Darf man beim Motorradfahren statt eines Helmes einen Turban tragen? Was in Indien erlaubt ist, ist in Deutschland verboten. Ein Sikh sah sich durch die Straßenverkehrsordnung in seiner Religionsausübung verletzt. Und klagte sich erfolglos durch die Instanzen.

Der Mann beantragte im Jahr 2013 bei der Stadt Konstanz eine Ausnahmegenehmigung. Begründung: Er sei aus religiösen Gründen verpflichtet, beim Biken seinen Turban zu tragen. Die Verwaltung lehnte ab. Ausschließlich gesundheitliche Gründe rechtfertigten eine Ausnahme. Keine Extra-Wurst für Turbanträger.

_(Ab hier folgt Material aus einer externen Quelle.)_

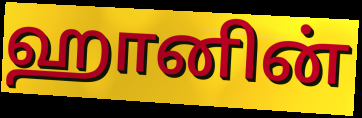
ஹானின்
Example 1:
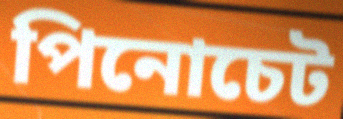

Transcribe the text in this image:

পিনোচেট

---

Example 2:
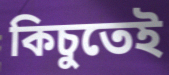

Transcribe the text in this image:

কিচুতেই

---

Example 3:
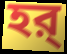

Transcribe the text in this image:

হর্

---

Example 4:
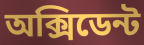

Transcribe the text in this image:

অক্সিডেন্ট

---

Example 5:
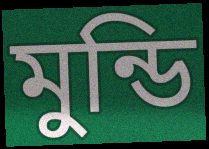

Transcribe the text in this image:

মুন্ডি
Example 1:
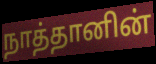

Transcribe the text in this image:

நாத்தானின்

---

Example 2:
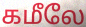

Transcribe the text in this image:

கமீலே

Der Motorradliebhaber hatte sich vermutlich jetzt erst recht in seiner Religionsfreiheit verletzt gefühlt. Er zog vor Gericht. Das Verwaltungsgericht wies die Klage ab. Das Oberverwaltungsgericht nahm an, dem Kläger könne unter Umständen aus religiösen Gründen die Genehmigung erteilt werden. Die Richter spielten den Ball zurück an die Verwaltung, die über den Fall neu entscheiden solle.

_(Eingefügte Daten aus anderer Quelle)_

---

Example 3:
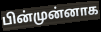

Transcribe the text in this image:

பின்முன்னாக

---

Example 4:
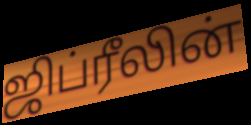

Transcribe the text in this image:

ஜிப்ரீலின்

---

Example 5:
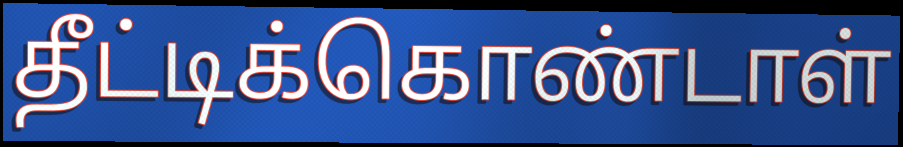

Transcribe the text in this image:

தீட்டிக்கொண்டாள்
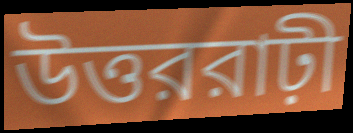
উত্তররাঢ়ী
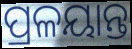
ପ୍ରଳୟାନ୍ତ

Der Teilerfolg genügte dem Betroffenen nicht. Das Bundesverwaltungsgericht erteilte ihm am Donnerstag jedoch mit einer erstaunlichen Begründung einen Korb. Zwar könne die Pflicht, beim Motorradfahren einen geeigneten Schutzhelm zu tragen, den Kläger als gläubigen Sikh mittelbar in seiner Religionsausübungsfreiheit beeinträchtigen. Er werde hierdurch aber nicht an der Praktizierung seines Glaubens gehindert.

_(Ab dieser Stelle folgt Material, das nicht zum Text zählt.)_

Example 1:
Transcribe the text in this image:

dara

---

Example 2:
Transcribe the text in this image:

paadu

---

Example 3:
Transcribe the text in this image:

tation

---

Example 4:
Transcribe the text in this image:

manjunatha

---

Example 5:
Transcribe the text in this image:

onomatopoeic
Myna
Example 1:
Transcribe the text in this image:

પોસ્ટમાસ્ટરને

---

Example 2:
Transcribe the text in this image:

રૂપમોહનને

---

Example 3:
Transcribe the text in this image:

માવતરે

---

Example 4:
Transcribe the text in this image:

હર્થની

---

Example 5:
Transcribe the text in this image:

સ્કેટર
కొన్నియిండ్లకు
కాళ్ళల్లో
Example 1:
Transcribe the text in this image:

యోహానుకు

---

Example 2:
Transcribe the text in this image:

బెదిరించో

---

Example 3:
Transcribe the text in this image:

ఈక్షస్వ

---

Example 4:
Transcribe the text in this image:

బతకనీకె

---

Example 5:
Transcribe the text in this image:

„Bei der Befolgung der von ihm aus religiösen Gründen als verbindlich empfundenen Pflicht zum Tragen eines Turbans muss er aber auf das Motorradfahren verzichten“, begründeten die Richter ihr Urteil in einer Mitteilung. Diese Einschränkung sei auch mit Blick auf die Religionsfreiheit grundsätzlich gerechtfertigt und vom Kläger hinzunehmen, weil sie anderen, ebenfalls verfassungsrechtlich geschützten Rechtsgütern Dritter diene.

Die Helmpflicht solle nicht nur den Motorradfahrer selbst, sondern auch die körperliche und psychische Unversehrtheit anderer Unfallbeteiligter und der Rettungskräfte schützen. Sie könnten durch den Unfalltod oder durch den Eintritt schwerer Verletzungen bei einem nicht mit einem Schutzhelm gesicherten Motorradfahrer traumatisiert werden. „Ein durch Helm geschützter Motorradfahrer wird zudem im Fall eines Unfalls eher in der Lage sein, zur Rettung anderer Personen beizutragen, etwa indem er die Unfallstelle sichert, Ersthilfe leistet oder Rettungskräfte ruft“, so die Richter.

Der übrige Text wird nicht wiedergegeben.